═════ Supplied passage ═════

November 8, 2016; Washington, DC - On Friday, the Department of Commerce (“Commerce”) preliminarily determined that Zhongwang used heat-treated 5050 alloy grade aluminum extrusions to avoid duties. In its determination, Commerce concluded that this alloy grade was never intended to be used in extrusion applications and that Zhongwang had engaged in this activity solely to avoid duties.

 

In response to the Department’s preliminary determinations, Alan Price, counsel to the Petitioners and head of Wiley Rein LLP trade group, said that “we are gratified by the Department of Commerce’s preliminary determination to take steps to begin to shut down what has been a significant avenue of circumvention for Zhongwang and other Chinese producers.”


Mr. Price indicated that “regardless of what it has said publicly, rather than address the Commerce’s concerns, Zhongwang once again refused to participate in this proceeding.” The evidence provided by Petitioners showed that almost as soon as the orders went into effect, Zhongwang began circumventing the duties through this and other schemes. “Zhongwang has no interest in participating at Commerce and has instead looked for ways to exploit the system from the beginning. The Department’s determination is a step in the right direction to correct Zhongwang’s blatant attempts to cheat and evade the orders.”

 

“The AEC is pleased to see this decision from the Department of Commerce. We know Commerce has worked very hard on this case, and we thank them for that,” said Jeff Henderson, President of the Aluminum Extruders Council.

═════

Directions:
A. According to the Zhongwang passage, what did Commerce preliminarily find that Zhongwang used to avoid duties?
B. For each statement, say yes or no to whether it agrees with the Zhongwang passage, and quote the words that decide it: (i) Alan Price heads the Wiley Rein LLP trade group. (ii) Zhongwang took part in the Commerce proceeding. (iii) Jeff Henderson is President of the Aluminum Extruders Council.
Use only the Zhongwang passage for these.

═════ Extracted data ═════

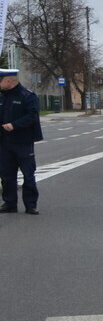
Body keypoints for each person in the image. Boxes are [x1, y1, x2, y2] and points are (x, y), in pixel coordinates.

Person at [0, 68, 43, 215]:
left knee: (28, 174)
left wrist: (14, 125)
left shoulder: (27, 96)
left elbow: (32, 116)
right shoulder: (2, 96)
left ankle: (30, 205)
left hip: (23, 142)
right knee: (6, 175)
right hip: (5, 142)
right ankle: (9, 203)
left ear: (8, 81)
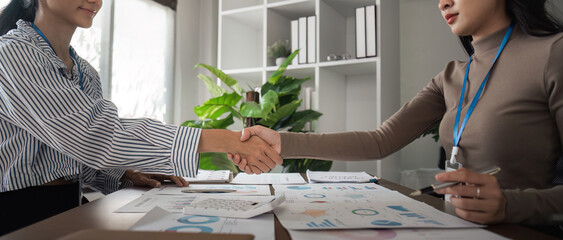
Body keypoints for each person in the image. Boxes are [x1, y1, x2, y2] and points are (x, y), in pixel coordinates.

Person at [231, 0, 563, 229]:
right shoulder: (451, 76)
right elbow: (379, 140)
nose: (442, 2)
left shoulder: (552, 53)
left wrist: (510, 204)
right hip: (452, 227)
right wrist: (281, 143)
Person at [0, 0, 281, 235]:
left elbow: (78, 159)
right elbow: (96, 136)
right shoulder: (11, 55)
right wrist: (226, 140)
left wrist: (125, 172)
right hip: (17, 215)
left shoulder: (85, 71)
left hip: (69, 209)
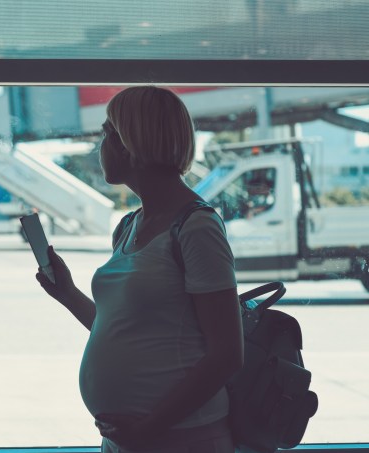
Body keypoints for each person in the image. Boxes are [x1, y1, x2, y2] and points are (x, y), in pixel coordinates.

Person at [35, 86, 244, 453]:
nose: (99, 146)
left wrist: (150, 427)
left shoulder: (196, 228)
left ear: (131, 144)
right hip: (130, 439)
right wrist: (67, 294)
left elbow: (226, 354)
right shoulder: (129, 225)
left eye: (106, 134)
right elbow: (124, 327)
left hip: (183, 439)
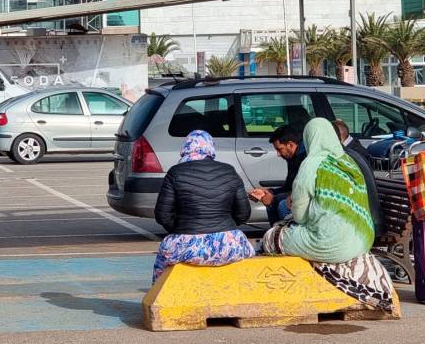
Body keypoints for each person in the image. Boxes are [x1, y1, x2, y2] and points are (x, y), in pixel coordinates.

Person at [262, 118, 394, 312]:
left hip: (330, 244)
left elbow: (299, 217)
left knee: (271, 237)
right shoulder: (349, 161)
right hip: (363, 241)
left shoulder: (311, 164)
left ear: (309, 139)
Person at [152, 130, 254, 282]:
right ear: (211, 148)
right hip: (229, 244)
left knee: (162, 259)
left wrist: (182, 229)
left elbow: (162, 215)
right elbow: (243, 214)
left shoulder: (175, 172)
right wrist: (225, 228)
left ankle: (160, 295)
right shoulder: (229, 171)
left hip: (187, 245)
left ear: (186, 148)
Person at [248, 125, 306, 225]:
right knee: (273, 200)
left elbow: (302, 191)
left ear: (290, 145)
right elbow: (289, 187)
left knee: (282, 204)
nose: (278, 154)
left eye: (279, 149)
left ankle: (283, 236)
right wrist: (268, 192)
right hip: (296, 195)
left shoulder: (306, 158)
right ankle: (275, 235)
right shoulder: (292, 157)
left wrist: (273, 198)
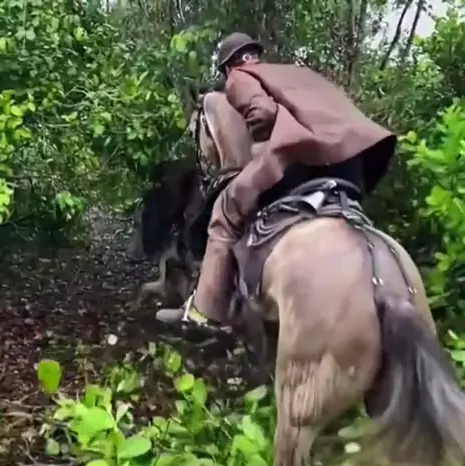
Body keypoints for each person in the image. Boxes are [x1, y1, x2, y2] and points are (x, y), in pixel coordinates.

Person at [156, 32, 397, 330]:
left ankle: (204, 314)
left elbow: (261, 113)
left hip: (302, 162)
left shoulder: (240, 77)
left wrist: (261, 149)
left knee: (225, 211)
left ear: (229, 67)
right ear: (256, 54)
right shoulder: (298, 73)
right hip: (353, 164)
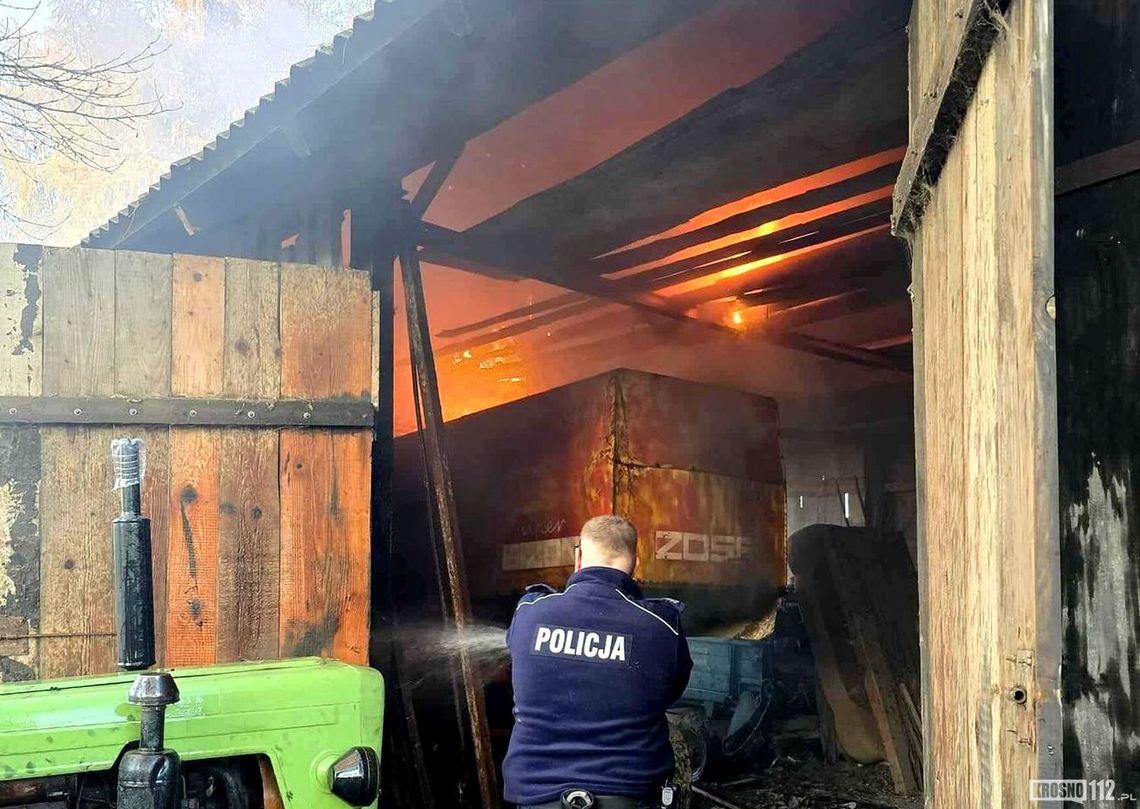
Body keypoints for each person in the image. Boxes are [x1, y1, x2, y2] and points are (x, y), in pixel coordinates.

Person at [503, 515, 693, 809]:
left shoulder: (529, 613)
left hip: (537, 797)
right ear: (636, 563)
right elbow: (671, 692)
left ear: (577, 557)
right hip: (631, 797)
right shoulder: (661, 626)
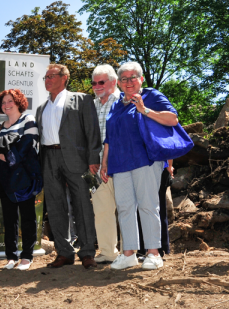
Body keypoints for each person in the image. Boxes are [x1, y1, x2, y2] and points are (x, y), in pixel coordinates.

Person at [100, 62, 180, 271]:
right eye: (124, 78)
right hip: (120, 162)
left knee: (147, 205)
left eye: (132, 77)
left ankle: (153, 253)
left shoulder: (152, 95)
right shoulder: (117, 104)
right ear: (118, 82)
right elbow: (110, 137)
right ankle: (129, 254)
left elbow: (172, 119)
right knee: (125, 208)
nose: (128, 82)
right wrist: (104, 163)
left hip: (146, 159)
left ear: (141, 79)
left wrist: (145, 110)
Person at [35, 64, 102, 269]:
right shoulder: (41, 108)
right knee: (55, 207)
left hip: (76, 159)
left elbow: (92, 131)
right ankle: (64, 252)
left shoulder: (81, 99)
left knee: (82, 204)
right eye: (45, 77)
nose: (47, 80)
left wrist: (93, 158)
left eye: (51, 76)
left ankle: (88, 252)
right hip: (49, 157)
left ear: (64, 78)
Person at [0, 89, 41, 271]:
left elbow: (29, 142)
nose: (6, 105)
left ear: (18, 102)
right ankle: (11, 256)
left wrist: (8, 157)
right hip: (5, 177)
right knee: (9, 218)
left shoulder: (28, 120)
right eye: (3, 102)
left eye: (10, 101)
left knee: (27, 217)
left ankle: (27, 256)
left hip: (25, 177)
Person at [90, 64, 122, 264]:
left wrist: (108, 162)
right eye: (94, 83)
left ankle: (131, 251)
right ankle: (108, 252)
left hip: (121, 164)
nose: (96, 86)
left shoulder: (123, 102)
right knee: (102, 211)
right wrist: (91, 161)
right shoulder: (91, 105)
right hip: (96, 168)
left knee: (127, 210)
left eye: (101, 82)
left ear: (113, 82)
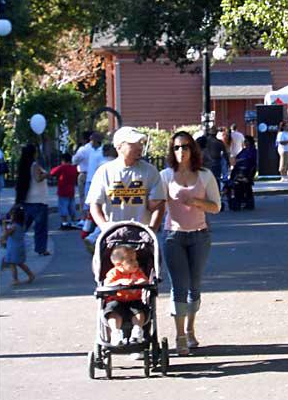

═════

Answers for this exercise:
A. Heat-treated 5050 alloy grade aluminum extrusions.

B.
(i) Yes: "head of Wiley Rein LLP trade group"
(ii) No: "Zhongwang once again refused to participate in this proceeding."
(iii) Yes: "President of the Aluminum Extruders Council"